Despite the possibilities on the horizon, editors are tapping the breaks before speeding into adopting the technology in their newsrooms.

The biggest issue editors had with ChatGPT are the inaccuracies (CNET already ran into this problem).

“There are major, major issues with accuracy, with bias — every vice that is present in human writing on the internet is amplified by ChatGPT,” Ewalt said. “AI systems are nowhere near advanced enough to be able to tell the difference between a reliable source and an unreliable source. They’re just not there yet [and] aren’t going to be for a long time. So they’ll pull information from bad sources and repeat it as fact.”

While journalists make mistakes too, it’s not at the same level or volume as the blunders ChatGPT is making right now, said Futurism managing editor Jon Christian, who broke the news that CNET’s AI-generated stories were riddled with errors.

“If any publisher is thinking about experimenting with this stuff, treat its outputs with the scrutiny that you would treat a reporter doing their first assignment ever. Check everything,” Christian said.

Forbes’ Lane takes issue with the fact that ChatGPT only provides answers based on data available through 2021. “It’s not real time. So if a journalist is trying to write about anything newsy, [ChatGPT] by definition is writing things that are already known.”

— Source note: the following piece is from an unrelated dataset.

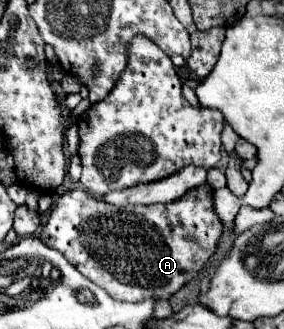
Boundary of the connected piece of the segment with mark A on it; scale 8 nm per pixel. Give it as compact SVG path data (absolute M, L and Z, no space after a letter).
M204 183L202 187L190 189L176 201L154 203L154 205L126 205L116 207L104 199L96 199L82 189L64 193L48 215L46 225L40 231L40 239L60 251L84 277L104 287L122 301L142 301L148 297L170 299L184 283L194 279L206 261L216 251L216 243L222 235L222 221L218 219L212 205L214 189Z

There’s also the plagiarism issue. ChatGPT doesn’t clearly share its sources when it answers a prompt. Is it using full sentences someone else wrote? Is it paraphrasing someone else’s idea, without attribution? These are all major issues to consider, Ewalt said. 

As a test, this Digiday reporter asked ChatGPT, “Which media companies are using ChatGPT?” It provided examples of a few publishers. When this reporter asked it to share its sources for that information, all of the links it provided were broken.